Late in the afternoon we came across some houses, and a compound of some sort. I called through to Rhoda Titus to ask if she wanted to be dropped off here, or taken deeper into Yared itself. She did not reply, and so I trundled on. Eventually, an hour short of
the Whisper, I came to a central square. Several cars were parked in a grid in front of a foliate dome, which had the letters spelling out SPINAL RAILWAY hologrammed, standing out from the curving roof. So I pulled the car in backwards, with the door close to the over-arch of the building (we all were in these habits automatically, to minimise being in the pathological sunshine). I stifled the engine.

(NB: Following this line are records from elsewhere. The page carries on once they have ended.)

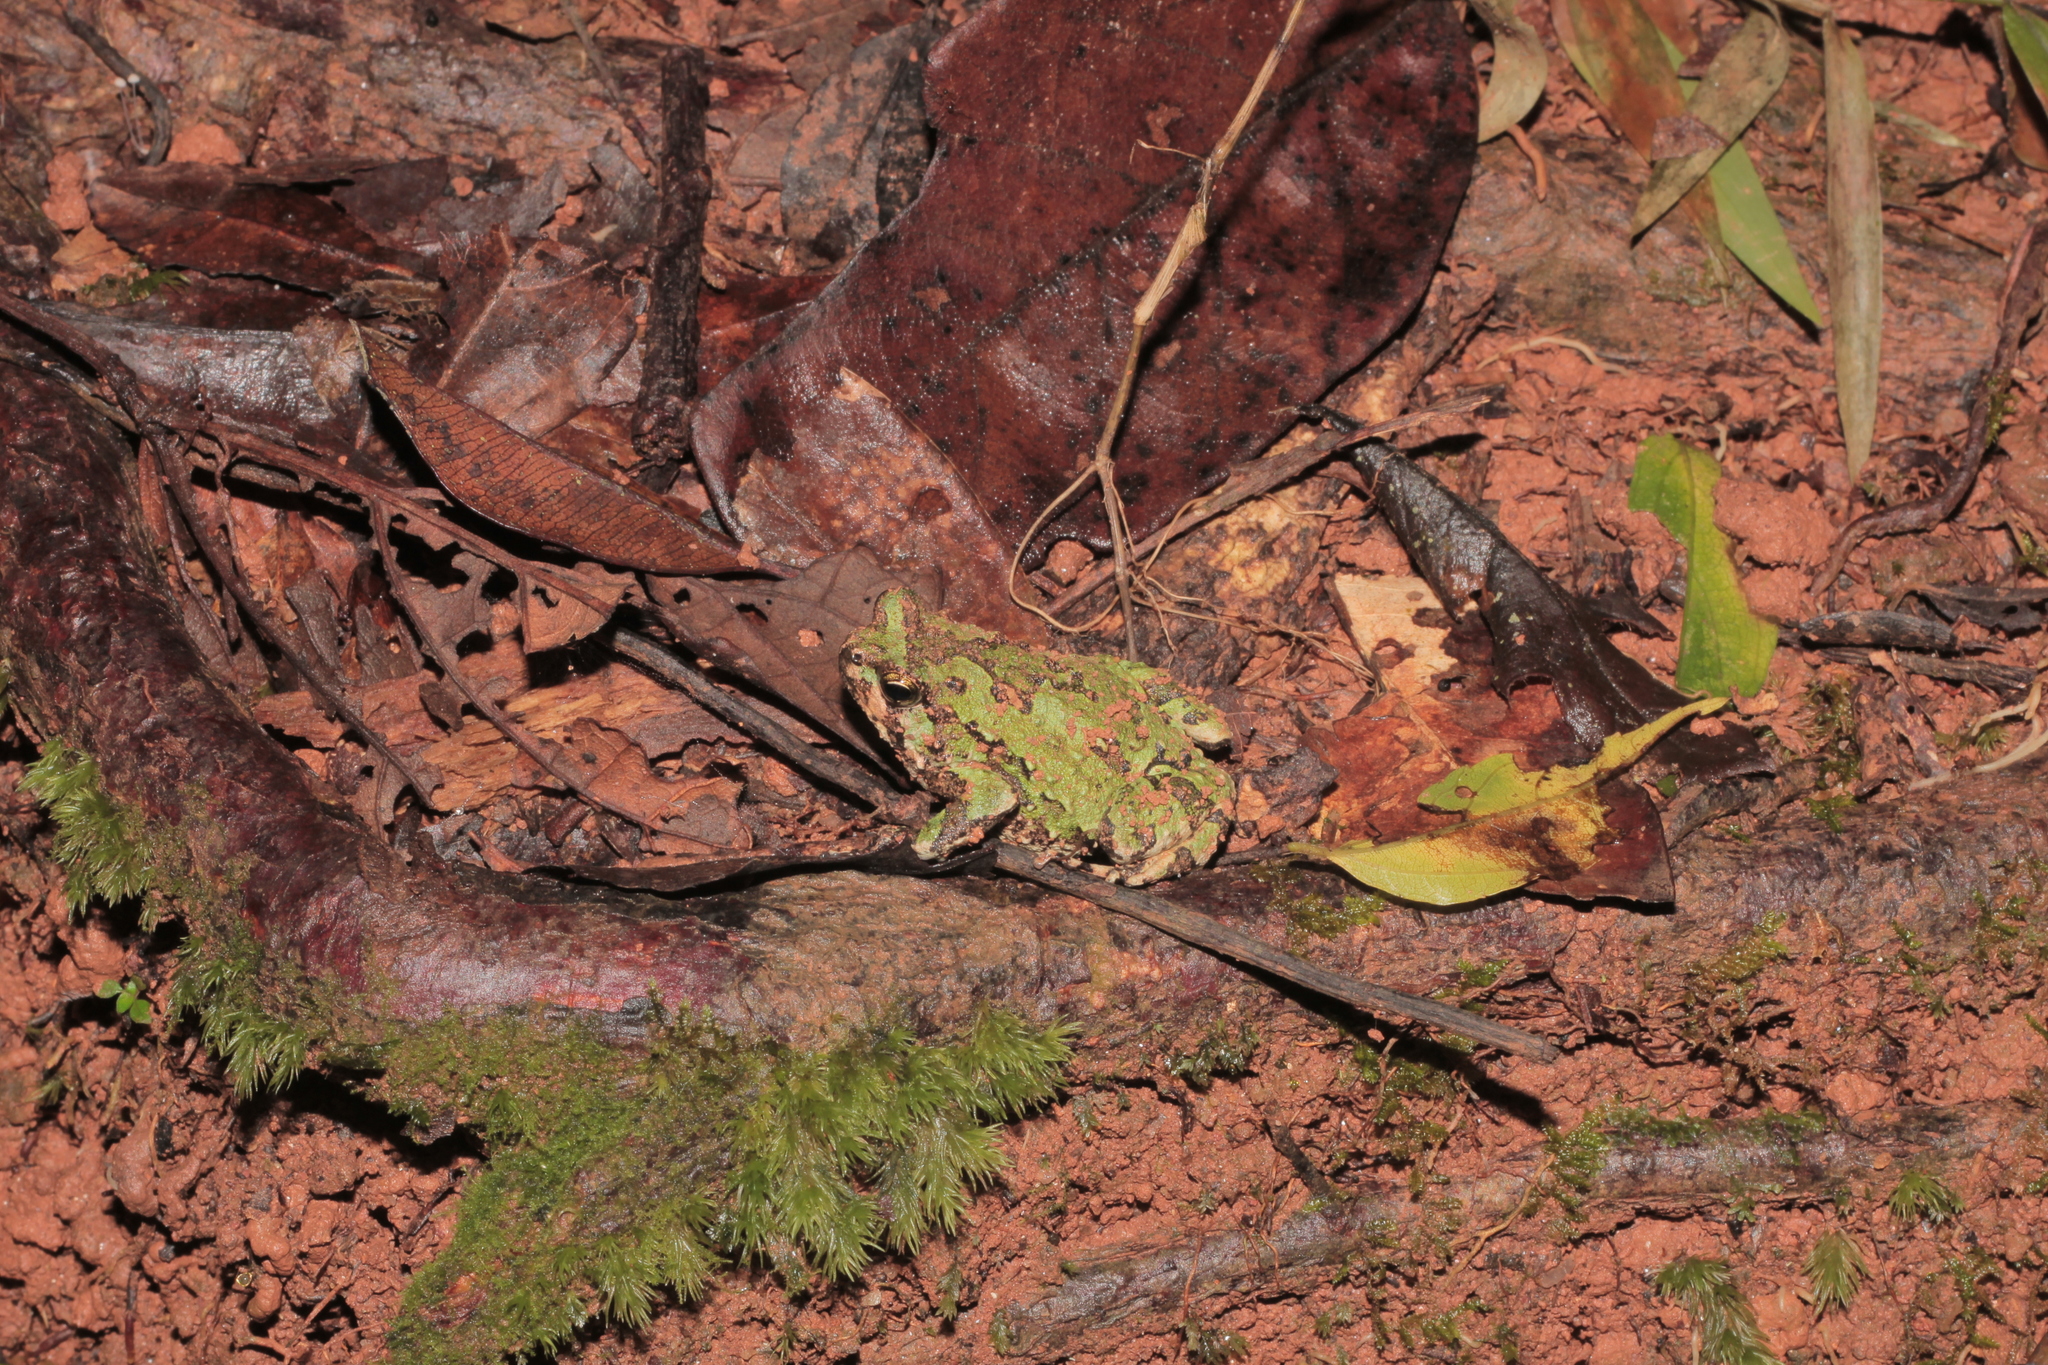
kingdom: Animalia
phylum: Chordata
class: Amphibia
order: Anura
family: Microhylidae
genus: Scaphiophryne
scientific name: Scaphiophryne marmorata
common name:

For a while I was content to simply sit, to stare at the place I was now in. After so many days of nothing but blank white desert, of salt stretching sand-like all around, of the bright sun and the dark night, there was something almost obscene to my eye in the mess of this settlement. So many strewn buildings, so many little shapes. The littleness of humankind. And, from time to time, a person would emerge, bug-like, to dash through the sunshine and disappear into the dark of another building. A train of cars groaned through the square and wandered away. Everything blared the banality of everyday doings; it all seemed painfully small. I realised, with a shudder of my heart, that I could hardly stand it. After sublimity, this. Even the thought of Rhoda Titus in the back of the car struck me as a sort of contamination.